He spelt out five principles in 1952, known as Nehruvian Panchasheel, to help in guiding the administration of tribal affairs.
- Tribals should be allowed to develop according to their own genius.
- Tribals’ rights in land and forest should be respected.
- Tribal teams should be trained to undertake administration and development without too many outsiders being inducted.
- Tribal development should be undertaken without disturbing tribal social and cultural institutions.
- The index of tribal development should be the quality of their life and not the money spent.
The constitution recognized the rights and dismal conditions of tribals and thus provided several safeguards:
- Protective Safeguards
- Educational safeguards-Article 15(4) and 29
- Safeguards for employment -Articles 16(4), 320(4) and 333
- Economic safeguards -Article 19(Profession)
- Abolition of bonded labour -Article 23
- Protection from social injustice and all forms of exploitation -Article 46
- Political Safeguards
- Reservation of seats for ST in Lok Sabha and Assemblies-Article 330,332,164
- Appointment of Minister in charge of Tribal welfare
- Special provisions in respect of Nagaland, Assam and Manipur -Articles-371(A),371(B) and 371
- Developmental Safeguards
- Promoting the educational and economic interests of the Scheduled Tribes-Articles 46
- Grants from Central Government to the states for welfare of Scheduled Tribes and raising the level of administration of Scheduled Areas-Article 75.
- The governors of the states in which tribal areas were situated were given special responsibility to protect tribal interests, including the power to modify central and state laws in their application to tribal areas, and to frame regulations for the protection of tribals’ right to land and also their protection from money lenders.
- The constitution also provided for the setting up of Tribal Advisory Councils in all states containing tribal areas to advise on matters concerning the welfare of tribals.
- Protection of Civil Rights act, 1955 to prescribe punishment for the preaching and practice of Untouchability for the enforcement of any disability arising there from for matters connected therewith.
- SC/ST (Prevention of Atrocities) Act to prevent the commission of offences of atrocities against the members of the Scheduled Castes and the Scheduled Tribes, to provide for Special Courts for the trial of such offences and for the relief and rehabilitation of the victims of such offences and for matters connected therewith or incidental thereto.
- Panchayats (Extension to Scheduled Areas) Act, 1996 or PESA to provide for the extension of the provisions of Part IX of the Constitution relating to the Panchayats to the Scheduled Areas.
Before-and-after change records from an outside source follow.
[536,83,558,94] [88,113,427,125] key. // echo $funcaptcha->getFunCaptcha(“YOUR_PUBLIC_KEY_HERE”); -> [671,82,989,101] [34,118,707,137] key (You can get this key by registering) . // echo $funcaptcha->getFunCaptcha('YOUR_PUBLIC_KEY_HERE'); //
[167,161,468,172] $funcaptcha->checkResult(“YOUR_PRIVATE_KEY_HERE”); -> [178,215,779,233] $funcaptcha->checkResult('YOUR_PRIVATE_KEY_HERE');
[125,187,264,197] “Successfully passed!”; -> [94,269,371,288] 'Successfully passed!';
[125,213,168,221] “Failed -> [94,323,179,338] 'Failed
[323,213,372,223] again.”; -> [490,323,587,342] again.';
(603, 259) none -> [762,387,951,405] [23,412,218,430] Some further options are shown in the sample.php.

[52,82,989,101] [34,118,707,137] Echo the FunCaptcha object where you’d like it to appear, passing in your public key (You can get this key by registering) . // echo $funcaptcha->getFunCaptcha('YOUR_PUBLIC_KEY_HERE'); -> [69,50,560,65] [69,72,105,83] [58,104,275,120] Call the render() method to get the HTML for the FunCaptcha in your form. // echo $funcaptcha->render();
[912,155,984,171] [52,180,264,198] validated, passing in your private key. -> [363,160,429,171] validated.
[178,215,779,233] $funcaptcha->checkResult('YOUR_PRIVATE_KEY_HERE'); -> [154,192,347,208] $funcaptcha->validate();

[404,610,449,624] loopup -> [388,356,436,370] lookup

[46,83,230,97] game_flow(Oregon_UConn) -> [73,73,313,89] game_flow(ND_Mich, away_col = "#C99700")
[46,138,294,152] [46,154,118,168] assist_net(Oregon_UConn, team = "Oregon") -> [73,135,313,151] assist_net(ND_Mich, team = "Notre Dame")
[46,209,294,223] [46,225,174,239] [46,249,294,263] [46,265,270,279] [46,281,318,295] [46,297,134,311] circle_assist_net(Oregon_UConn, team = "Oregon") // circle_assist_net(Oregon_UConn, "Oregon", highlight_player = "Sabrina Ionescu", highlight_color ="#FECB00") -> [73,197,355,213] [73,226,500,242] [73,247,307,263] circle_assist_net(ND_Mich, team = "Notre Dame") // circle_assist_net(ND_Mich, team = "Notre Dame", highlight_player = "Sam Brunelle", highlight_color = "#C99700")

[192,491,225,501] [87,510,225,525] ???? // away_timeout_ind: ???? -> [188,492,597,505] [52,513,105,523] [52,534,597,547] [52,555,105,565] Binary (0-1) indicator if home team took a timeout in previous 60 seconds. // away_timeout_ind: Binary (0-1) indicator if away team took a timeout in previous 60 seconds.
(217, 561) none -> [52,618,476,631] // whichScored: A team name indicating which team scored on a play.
- Forest Rights Act, 2006 was enacted to protect the marginalised socio-economic class of citizens and balance the right to environment with their right to life and livelihood.
- A Commissioner for Scheduled Castes and Scheduled Tribes was appointed by the President to investigate whether the safeguards provided for them were being observed.
- The central and state governments created special facilities and organized special programmes for the welfare and development of the tribal areas and the tribal people including the promotion of cottage and village industries and generation of employment among them.
- Large expenditures were undertaken and large sums set apart in the Five-Year Plans for the purpose.
- The funding for tribal welfare significantly increased after 1971.
In spite of the constitutional safeguards and the efforts of the central and state governments, the tribals’ progress and welfare has been very slow, and even dismal. Except in the Northeast, the tribals continue to be poor, indebted, landless and often unemployed.
Reasons for lack of optimal development in tribals
- Weak execution- Due to divergence between centre and states policies & weak performance of Tribal Advisory Council. Quite often the funds allocated for tribal welfare are not spent or are spent without corresponding results, or are even misappropriated.
- Administrative apathy- Often the administrative personnel are ill-trained or even prejudiced against tribals. The sympathetic officials are also known to be quickly transferred out of tribal areas under the pressure of traders, money lenders, forest contractors and land-grabbers.
- Lack of development of tribal languages- In many areas, primary education through the tribal languages has taken place, but in others the state governments have tended to neglect tribal languages and education through their medium.
- Denial of justice- Weakness in the justice delivery mechanism & lack of awareness about legal system has led to continued alienation of tribal land, indebtedness, bonded labour
- Continuous harassment- Laws preventing transfer of land to outsiders have continued to be evaded, leading to alienation of land and eviction of tribals. Rapid extension of mines and industries has worsened their conditions in many areas and the tribals’ traditional right of access to the forest and its produce is continuously curtailed.
- Class differences- Development of class differences among tribal societies and upper class tribals co-operating with non-tribals has led to inter-tribal conflict and discontentment
- An empowered citizenry and a functioning, participatory (including participation of women) self-governance is the best guarantee for a democratic nation;
- Due share in socio-economic progress for tribal people and their habitations, including facilities like health, education, livelihood, drinking water, sanitation, roads, electricity and sustainable income, in situ;
- Protecting the land and forest rights of tribal communities is equivalent to protecting their livelihoods, life and liberty.
- The right to natural resources in tribal lands has to be protected. They should only be accessed with the consent of the Gram Sabhas of the villages
- While tribal lands hold much of the natural and mineral wealth of the nation, these resources cannot be alienated against their will. Moreover, communities who part with their lands have the right to share in the wealth and income so generated from its resources.
- Hence, a reasonable share of the wealth generated by the resources in their homelands must accrue to them by law
- The right to preservation of their language, culture and traditions, and to protect themselves against the loss of identity, must be recognized, protected, documented and allowed to thrive as a dynamic living culture.